The NBA Attacks the Tiny-Player Problem for Mobile Viewers

Facial expressions and other subtleties that HDTVs have made a standard part of the viewing experience are often murky writ small.

Jordan Mickey #55 of the Boston Celtics puts up a layup in the second half of preseason game against the Brooklyn Nets at Barclays Center on Oct. 13, 2016 in New York City.

Photographer: Michael Reaves/Getty Images

Watching sports on a mobile phone is like watching TV through a cathode-ray tube. It feels like old technology.

It’s easy enough to follow the basics, but no matter how fine the screen resolution, the facial expressions and other subtleties that high-definition televisions have made a standard part of the viewing experience are often murky. Leagues and broadcasters usually supply the same feed to customers, whether they’re watching on a tablet or smartphone or on a 50-inch plasma-screen HDTV.

Broadcast view.
Broadcast view.
Courtesy: NBA

The National Basketball Association is trying something new this season for customers of League Pass, its out-of-market live game subscription service. It will announce today that subscribers who use smartphones or tablets will have a “mobile view” option starting with Tuesday’s season opener. Mobile view will get in closer to the action than the standard TV feed can. Check out the difference above and below.

NBA Digital, which manages the league’s digital assets in a partnership with Turner Sports, will have a dedicated camera at every game to supply the new mobile feed. “All 29 venues will have a camera set up literally right next to the traditional-view cameraman,” said Mark Johnson, senior vice president for digital at Turner Sports.

Mobile view
Mobile view
Courtesy: NBA

While the TV camera operator captures the traditional wide sweep of the court, the mobile-view operator will be zooming in tighter around the ball. League Pass customers can switch between the mobile and standard views with a couple of taps on the screen.
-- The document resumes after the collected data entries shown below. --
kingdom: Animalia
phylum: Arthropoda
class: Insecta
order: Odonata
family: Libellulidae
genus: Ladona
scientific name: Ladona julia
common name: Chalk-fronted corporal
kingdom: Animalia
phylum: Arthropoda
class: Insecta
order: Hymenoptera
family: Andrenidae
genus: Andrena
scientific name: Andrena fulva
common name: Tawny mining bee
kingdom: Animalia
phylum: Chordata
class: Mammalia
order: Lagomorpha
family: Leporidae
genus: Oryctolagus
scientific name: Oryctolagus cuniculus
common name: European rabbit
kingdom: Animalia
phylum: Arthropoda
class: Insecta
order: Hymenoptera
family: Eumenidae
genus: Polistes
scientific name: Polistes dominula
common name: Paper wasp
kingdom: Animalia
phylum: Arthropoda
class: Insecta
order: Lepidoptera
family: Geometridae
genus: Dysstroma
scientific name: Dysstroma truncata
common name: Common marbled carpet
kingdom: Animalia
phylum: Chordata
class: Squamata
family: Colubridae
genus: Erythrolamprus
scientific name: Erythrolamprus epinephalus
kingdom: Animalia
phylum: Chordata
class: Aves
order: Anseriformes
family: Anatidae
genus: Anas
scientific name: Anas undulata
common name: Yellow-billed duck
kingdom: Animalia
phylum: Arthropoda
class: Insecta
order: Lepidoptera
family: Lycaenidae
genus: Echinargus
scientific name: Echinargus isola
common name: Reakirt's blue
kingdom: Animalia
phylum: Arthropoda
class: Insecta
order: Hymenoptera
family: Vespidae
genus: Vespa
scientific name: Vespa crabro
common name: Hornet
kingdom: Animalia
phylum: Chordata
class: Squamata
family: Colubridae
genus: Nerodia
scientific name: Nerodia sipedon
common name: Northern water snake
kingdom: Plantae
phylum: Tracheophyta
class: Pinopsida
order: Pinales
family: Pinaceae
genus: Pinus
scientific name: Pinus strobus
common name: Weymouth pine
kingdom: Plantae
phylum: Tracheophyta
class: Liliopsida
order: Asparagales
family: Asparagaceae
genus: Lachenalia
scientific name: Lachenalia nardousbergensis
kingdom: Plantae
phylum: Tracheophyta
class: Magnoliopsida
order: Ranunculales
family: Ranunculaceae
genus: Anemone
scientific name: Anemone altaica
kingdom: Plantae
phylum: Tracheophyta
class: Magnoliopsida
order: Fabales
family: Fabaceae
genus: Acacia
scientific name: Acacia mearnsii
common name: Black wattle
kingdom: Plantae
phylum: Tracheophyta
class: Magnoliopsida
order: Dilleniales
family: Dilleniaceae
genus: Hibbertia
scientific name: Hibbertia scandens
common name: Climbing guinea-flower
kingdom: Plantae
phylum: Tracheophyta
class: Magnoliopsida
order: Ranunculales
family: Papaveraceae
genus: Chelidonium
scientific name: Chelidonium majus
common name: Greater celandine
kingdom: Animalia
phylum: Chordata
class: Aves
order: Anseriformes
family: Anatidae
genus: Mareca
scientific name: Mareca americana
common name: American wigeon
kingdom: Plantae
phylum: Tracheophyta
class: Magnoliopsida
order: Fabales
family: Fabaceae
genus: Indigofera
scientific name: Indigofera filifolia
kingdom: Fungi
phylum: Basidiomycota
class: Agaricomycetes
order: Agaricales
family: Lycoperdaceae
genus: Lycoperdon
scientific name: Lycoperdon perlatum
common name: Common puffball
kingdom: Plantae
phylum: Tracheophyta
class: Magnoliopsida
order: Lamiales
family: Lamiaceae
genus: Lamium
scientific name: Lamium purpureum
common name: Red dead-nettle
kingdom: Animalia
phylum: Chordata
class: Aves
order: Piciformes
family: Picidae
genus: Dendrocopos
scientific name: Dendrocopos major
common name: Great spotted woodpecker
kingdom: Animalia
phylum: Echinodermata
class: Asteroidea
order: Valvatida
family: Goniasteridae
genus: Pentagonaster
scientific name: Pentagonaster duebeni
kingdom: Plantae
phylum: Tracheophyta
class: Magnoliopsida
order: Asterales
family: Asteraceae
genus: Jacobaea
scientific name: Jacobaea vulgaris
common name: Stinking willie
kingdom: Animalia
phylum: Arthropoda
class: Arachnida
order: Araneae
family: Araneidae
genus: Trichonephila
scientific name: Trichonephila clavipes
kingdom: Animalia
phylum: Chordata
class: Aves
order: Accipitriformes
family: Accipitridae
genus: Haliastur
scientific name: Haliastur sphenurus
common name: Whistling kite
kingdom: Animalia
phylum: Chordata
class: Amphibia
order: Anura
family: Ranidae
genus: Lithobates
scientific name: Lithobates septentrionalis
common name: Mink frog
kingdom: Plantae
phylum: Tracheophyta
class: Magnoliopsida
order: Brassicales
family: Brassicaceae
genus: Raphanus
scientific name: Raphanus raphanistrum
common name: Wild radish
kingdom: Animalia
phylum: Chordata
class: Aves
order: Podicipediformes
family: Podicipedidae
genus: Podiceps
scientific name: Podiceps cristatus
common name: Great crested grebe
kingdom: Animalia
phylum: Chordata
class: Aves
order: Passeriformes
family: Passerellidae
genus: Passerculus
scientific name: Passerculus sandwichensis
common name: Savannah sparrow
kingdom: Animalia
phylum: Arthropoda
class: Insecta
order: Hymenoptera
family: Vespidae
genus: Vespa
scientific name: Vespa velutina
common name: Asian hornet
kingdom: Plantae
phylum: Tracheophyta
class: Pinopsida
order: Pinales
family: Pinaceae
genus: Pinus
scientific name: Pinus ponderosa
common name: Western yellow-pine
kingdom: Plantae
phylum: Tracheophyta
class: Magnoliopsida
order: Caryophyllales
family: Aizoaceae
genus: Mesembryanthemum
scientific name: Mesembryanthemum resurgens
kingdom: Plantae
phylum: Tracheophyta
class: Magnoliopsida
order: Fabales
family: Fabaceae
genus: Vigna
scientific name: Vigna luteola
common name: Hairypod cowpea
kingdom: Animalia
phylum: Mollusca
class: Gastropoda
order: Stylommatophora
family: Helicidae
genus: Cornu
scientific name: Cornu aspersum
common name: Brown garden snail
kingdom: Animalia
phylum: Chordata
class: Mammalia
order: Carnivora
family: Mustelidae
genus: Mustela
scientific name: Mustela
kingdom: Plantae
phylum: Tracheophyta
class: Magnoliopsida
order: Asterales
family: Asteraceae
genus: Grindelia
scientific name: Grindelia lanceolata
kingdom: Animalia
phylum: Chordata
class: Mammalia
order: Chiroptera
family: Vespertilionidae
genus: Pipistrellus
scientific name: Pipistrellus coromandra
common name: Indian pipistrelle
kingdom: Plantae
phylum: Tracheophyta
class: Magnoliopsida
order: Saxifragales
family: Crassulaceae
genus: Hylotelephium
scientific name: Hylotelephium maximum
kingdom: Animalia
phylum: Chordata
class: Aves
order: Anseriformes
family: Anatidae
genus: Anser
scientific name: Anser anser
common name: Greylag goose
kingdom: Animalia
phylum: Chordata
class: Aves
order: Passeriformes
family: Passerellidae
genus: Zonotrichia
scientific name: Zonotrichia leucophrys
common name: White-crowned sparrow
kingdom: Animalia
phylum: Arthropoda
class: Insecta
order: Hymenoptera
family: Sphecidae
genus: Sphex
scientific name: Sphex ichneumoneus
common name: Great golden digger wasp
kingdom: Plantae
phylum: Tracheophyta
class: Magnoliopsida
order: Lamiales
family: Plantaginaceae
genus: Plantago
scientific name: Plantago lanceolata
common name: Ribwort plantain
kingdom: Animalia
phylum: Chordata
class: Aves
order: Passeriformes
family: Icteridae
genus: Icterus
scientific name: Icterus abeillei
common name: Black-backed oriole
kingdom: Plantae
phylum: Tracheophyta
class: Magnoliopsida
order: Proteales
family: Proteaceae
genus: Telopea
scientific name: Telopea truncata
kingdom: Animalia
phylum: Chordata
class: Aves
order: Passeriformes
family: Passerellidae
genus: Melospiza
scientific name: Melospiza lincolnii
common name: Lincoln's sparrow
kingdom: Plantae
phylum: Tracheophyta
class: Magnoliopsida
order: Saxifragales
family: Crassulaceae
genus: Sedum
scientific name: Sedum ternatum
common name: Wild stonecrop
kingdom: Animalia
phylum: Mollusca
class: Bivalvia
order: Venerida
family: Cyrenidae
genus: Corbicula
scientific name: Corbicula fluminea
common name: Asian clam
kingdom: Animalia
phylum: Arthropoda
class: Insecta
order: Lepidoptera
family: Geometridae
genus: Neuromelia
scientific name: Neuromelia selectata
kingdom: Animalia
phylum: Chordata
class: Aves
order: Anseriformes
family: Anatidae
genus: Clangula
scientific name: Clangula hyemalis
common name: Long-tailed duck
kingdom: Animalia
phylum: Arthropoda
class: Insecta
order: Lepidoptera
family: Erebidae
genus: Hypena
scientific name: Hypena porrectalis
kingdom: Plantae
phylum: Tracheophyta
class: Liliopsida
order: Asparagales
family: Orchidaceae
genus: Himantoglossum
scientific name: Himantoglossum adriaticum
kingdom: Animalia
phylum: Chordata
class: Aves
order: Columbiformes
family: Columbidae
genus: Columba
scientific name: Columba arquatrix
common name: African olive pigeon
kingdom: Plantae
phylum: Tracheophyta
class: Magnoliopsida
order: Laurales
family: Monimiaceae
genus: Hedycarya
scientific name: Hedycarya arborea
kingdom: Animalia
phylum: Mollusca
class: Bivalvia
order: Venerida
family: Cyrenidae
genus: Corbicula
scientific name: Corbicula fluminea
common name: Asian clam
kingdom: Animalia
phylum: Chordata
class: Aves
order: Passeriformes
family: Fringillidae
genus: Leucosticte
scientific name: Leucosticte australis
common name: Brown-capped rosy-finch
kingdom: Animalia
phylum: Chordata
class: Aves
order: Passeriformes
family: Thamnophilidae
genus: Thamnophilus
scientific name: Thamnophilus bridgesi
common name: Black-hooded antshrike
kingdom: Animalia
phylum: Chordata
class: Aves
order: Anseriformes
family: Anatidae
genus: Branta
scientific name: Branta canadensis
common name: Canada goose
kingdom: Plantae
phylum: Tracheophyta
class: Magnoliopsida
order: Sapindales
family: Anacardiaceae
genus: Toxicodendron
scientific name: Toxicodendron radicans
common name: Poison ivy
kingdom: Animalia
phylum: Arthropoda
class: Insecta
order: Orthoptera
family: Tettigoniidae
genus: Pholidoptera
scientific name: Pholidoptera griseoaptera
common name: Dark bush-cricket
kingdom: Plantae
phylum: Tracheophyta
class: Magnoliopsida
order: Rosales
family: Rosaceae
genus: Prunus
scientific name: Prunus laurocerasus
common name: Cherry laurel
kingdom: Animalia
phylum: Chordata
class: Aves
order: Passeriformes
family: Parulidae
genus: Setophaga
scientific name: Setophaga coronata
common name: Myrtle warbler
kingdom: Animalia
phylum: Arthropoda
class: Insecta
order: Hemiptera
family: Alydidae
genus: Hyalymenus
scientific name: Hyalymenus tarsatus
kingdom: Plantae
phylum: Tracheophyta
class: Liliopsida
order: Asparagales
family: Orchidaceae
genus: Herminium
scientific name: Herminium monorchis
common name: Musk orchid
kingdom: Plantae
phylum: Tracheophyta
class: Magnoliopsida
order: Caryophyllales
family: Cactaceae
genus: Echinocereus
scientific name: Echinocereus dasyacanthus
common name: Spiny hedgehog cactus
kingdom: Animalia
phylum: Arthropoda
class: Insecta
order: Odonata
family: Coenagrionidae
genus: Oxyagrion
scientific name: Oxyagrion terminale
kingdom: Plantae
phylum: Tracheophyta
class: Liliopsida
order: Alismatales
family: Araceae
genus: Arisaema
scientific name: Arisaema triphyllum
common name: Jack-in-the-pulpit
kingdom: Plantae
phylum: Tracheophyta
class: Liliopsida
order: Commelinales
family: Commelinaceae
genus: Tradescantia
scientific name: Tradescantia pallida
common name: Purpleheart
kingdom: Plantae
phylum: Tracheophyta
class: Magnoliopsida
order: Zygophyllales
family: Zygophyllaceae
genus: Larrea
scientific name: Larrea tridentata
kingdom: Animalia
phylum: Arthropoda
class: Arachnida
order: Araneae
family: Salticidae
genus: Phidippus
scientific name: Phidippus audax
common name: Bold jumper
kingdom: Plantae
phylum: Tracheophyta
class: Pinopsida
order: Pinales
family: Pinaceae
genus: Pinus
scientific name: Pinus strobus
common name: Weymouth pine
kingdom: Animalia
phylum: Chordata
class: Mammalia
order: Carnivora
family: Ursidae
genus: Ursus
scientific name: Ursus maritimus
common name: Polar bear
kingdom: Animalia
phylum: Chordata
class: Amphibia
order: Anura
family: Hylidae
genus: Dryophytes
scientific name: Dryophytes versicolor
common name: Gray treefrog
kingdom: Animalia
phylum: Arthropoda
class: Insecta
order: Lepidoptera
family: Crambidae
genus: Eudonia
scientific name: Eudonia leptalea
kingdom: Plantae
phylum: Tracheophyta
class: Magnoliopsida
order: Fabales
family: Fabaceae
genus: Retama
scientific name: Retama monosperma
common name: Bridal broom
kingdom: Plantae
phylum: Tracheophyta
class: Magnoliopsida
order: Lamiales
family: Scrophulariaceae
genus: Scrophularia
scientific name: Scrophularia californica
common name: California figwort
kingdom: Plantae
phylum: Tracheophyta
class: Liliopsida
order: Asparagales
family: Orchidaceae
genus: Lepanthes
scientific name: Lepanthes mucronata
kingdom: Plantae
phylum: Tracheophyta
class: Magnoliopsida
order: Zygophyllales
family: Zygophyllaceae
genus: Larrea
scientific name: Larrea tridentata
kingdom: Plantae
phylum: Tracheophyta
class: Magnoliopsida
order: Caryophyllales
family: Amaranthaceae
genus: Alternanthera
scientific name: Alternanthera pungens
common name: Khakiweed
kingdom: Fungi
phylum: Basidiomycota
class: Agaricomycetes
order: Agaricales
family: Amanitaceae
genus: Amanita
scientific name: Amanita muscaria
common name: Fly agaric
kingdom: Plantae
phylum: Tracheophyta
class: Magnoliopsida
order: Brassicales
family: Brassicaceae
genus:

The league is betting that older fans might prefer to see the open player standing on the far side of the floor even if it means missing out on the expression on a defender’s face. “My guess is that the older demographic is not looking for a change, but you’ll see the younger demographic embrace it,” Johnson said.

Leagues and sports broadcasters have experimented with alternative camera options for online viewers. The National Hockey League, for instance, has used GoPro cameras to provide a player’s-eye view for some events. ESPN’s broadcast of college football’s national championship game has included options for online viewers to watch from the perspective of dozens of cameras stationed around the field.

But the NBA’s dedicated mobile camera is a first. “It’s a step forward in that they are making an effort to shoot the game in a way that it will be portable to a smaller screen,” said Brandon Costa, senior editor at Sports Video Group, an association of production professionals. 

Last season the NBA tested its mobile-optimization plans by posting highlight videos on social media in both traditional and close-up views and tracking how often fans liked, shared, and commented on the different versions. “By a factor of 2 to 1, fans preferred the mobile-optimized highlight package,” said Melissa Rosenthal Brenner, the NBA’s senior vice president for digital media. Most users access social media on a mobile device; the league took that as evidence that fans prefer tighter views on smartphones and tablets, which is how 70 percent of League Pass customers watch games.

Mobile view continues the NBA’s efforts to adapt its live game options for a new generation of customers. Last week the league announced it would be offering a weekly virtual-reality game to League Pass subscribers. A year ago it began offering the service on single-team and single-game bases in addition to the leaguewide, season-long package. The mobile-view option will be available to customers whether they buy the full League Pass ($199.99), a single-team subscription ($119.99), or a single game ($6.99).